China Academy of Information and Communications Technology (CAICT), through its Cloud Computing & Big Data Research Institute, has published the “Data Element Development Report (2025),” a research report that takes stock of how China’s data-factor agenda is evolving in practice. The report’s central framing is straightforward: data value is not unlocked by a single policy or platform, but by connecting an end-to-end chain—getting data “out” (supply), keeping it “moving” (circulation), making it “useful” (application), and keeping it “safe” (security).

A distinctive feature of the 2025 edition is its emphasis on the feedback loop between data and AI. The report argues that large-model development is intensifying demand for high-quality, multi-modal, and domain-specific datasets, while AI is simultaneously changing the economics of data governance by lowering the cost of processing and improving data quality through more automated, intelligent methods. It describes this as a reinforcing cycle—data enabling smarter systems, and smarter systems improving data.

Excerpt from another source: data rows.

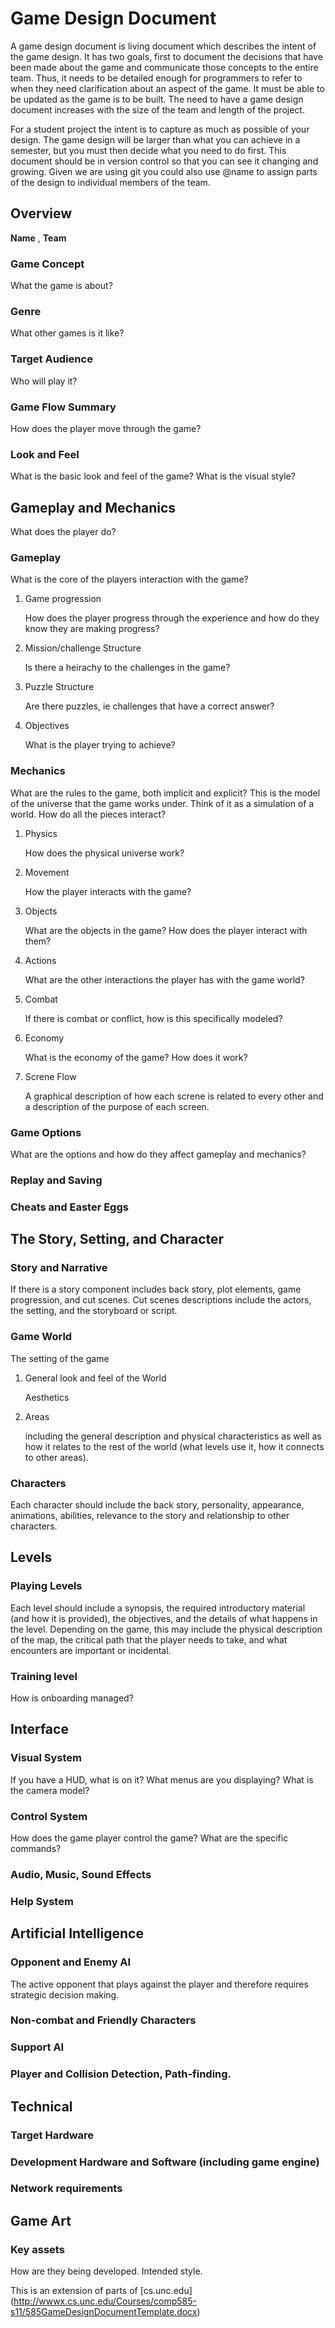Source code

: * Game Design Document

A game design document is living document which describes the intent of the game design. 
It has two goals, first to document the decisions that have been made about the game and communicate those concepts to the entire team. 
Thus, it needs to be detailed enough for programmers to refer to when they need clarification about an aspect of the game. 
It must be able to be updated as the game is to be built. 
The need to have a game design document increases with the size of the team and length of the project. 

For a student project the intent is to capture as much as possible of your design. 
The game design will be larger than what you can achieve in a semester, but you must then decide what you need to do first. 
This document should be in version control so that you can see it changing and growing. 
Given we are using git you could also use @name to assign parts of the design to individual members of the team.


** Overview
*Name* , *Team*

*** Game Concept
What the game is about?

*** Genre
What other games is it like?

*** Target Audience
Who will play it?

*** Game Flow Summary
How does the player move through the game?

*** Look and Feel
What is the basic look and feel of the game?  What is the visual style?

** Gameplay and Mechanics
What does the player do?

*** Gameplay
What is the core of the players interaction with the game?

**** Game progression
How does the player progress through the experience and how do they know they are making progress?

**** Mission/challenge Structure
Is there a heirachy to the challenges in the game?

**** Puzzle Structure
Are there puzzles, ie challenges that have a correct answer?

**** Objectives
What is the player trying to achieve?

*** Mechanics
What are the rules to the game, both implicit and explicit?  
This is the model of the universe that the game works under.  
Think of it as a simulation of a world. How do all the pieces interact?

**** Physics
How does the physical universe work?

**** Movement
How the player interacts with the game?

**** Objects
What are the objects in the game?
How does the player interact with them?

**** Actions
What are the other interactions the player has with the game world?

**** Combat
If there is combat or conflict, how is this specifically modeled?

**** Economy
What is the economy of the game? How does it work?

**** Screne Flow
A graphical description of how each screne is related to every other and a description of the purpose of each screen.

*** Game Options
What are the options and how do they affect gameplay and mechanics?

*** Replay and Saving

*** Cheats and Easter Eggs

** The Story, Setting, and Character

*** Story and Narrative
If there is a story component includes back story, plot elements, game progression, and cut scenes. 
Cut scenes descriptions include the actors, the setting, and the storyboard or script.

*** Game World
The setting of the game

**** General look and feel of the World
Aesthetics

**** Areas
including the general description and physical characteristics as well as how it relates to the rest of the world 
(what levels use it, how it connects to other areas).

*** Characters
Each character should include the back story, personality, appearance, animations, abilities, relevance to the story and relationship to other characters.

** Levels

*** Playing Levels
Each level should include a synopsis, the required introductory material (and how it is provided), the objectives, 
and the details of what happens in the level.  
Depending on the game, this may include the physical description of the map, the critical path that the player needs to take, 
and what encounters are important or incidental.

*** Training level
How is onboarding managed?

** Interface

*** Visual System
If you have a HUD, what is on it?  What menus are you displaying? What is the camera model?

*** Control System
How does the game player control the game?   What are the specific commands?

*** Audio, Music, Sound Effects

*** Help System

** Artificial Intelligence

*** Opponent and Enemy AI
The active opponent that plays against the player and therefore requires strategic decision making.

*** Non-combat and Friendly Characters

*** Support AI

*** Player and Collision Detection, Path-finding.

** Technical

*** Target Hardware

*** Development Hardware and Software (including game engine)

*** Network requirements

** Game Art

*** Key assets 
How are they being developed.  Intended style.

This is an extension of parts of [cs.unc.edu](http://wwwx.cs.unc.edu/Courses/comp585-s11/585GameDesignDocumentTemplate.docx)

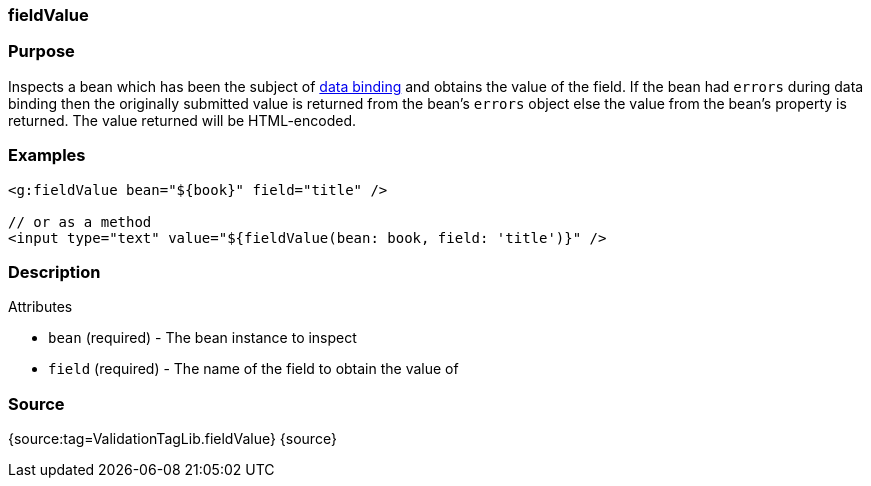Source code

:
=== fieldValue



=== Purpose


Inspects a bean which has been the subject of link:theWebLayer.html#dataBinding[data binding] and obtains the value of the field. If the bean had `errors` during data binding then the originally submitted value is returned from the bean's `errors` object else the value from the bean's property is returned. The value returned will be HTML-encoded.


=== Examples


[source,xml]
----
<g:fieldValue bean="${book}" field="title" />

// or as a method
<input type="text" value="${fieldValue(bean: book, field: 'title')}" />
----


=== Description


Attributes

* `bean` (required) - The bean instance to inspect
* `field` (required) - The name of the field to obtain the value of


=== Source


{source:tag=ValidationTagLib.fieldValue}
{source}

What the report covers (and why it is useful):
1) “Supply”: Expanding high-quality data availability
The report reviews policy moves intended to increase the availability of usable data, including public-data development and the scaling of high-quality datasets. It highlights the growing push toward systematic dataset construction and the role of departmental and local coordination in turning policy goals into a pipeline of accessible, well-governed data resources.

2) “Circulation”: Building a more integrated data market
On circulation, the report spotlights the shift toward a “nationally integrated” approach to data markets—i.e., reducing fragmentation across regions and platforms and improving rule consistency. It also points to early momentum in data circulation infrastructure and references model contract templates as practical tools to reduce transaction and compliance friction for market participants.

3) “Application”: Moving from pilots to deeper, multi-layered use
The report treats application as the “last mile” of value creation. It notes continued emphasis on expanding data-enabled scenarios and on improving reuse across sectors. It also discusses the role of data-and-AI fusion in changing application paradigms, alongside ongoing exploration around data assetization and how economic value is recognized and managed in business settings.

4) “Security”: From compliance checklists to proactive, lifecycle governance
Security is framed not as a brake on circulation, but as the condition that makes scalable circulation viable. The report describes a shift away from basic compliance-only thinking toward more proactive governance that is integrated with business operations and covers the full data lifecycle, with increasing attention to more intelligent and precise security techniques.

A practical takeaway for readers outside China is that the report reads less like a single-topic “data policy” document and more like a systems view of how a data-factor strategy is operationalized: policy and standards development, infrastructure and market mechanisms, scenario-driven application, and security governance designed to scale with complexity—especially in an environment where AI development increases both the value of data and the risks of misuse.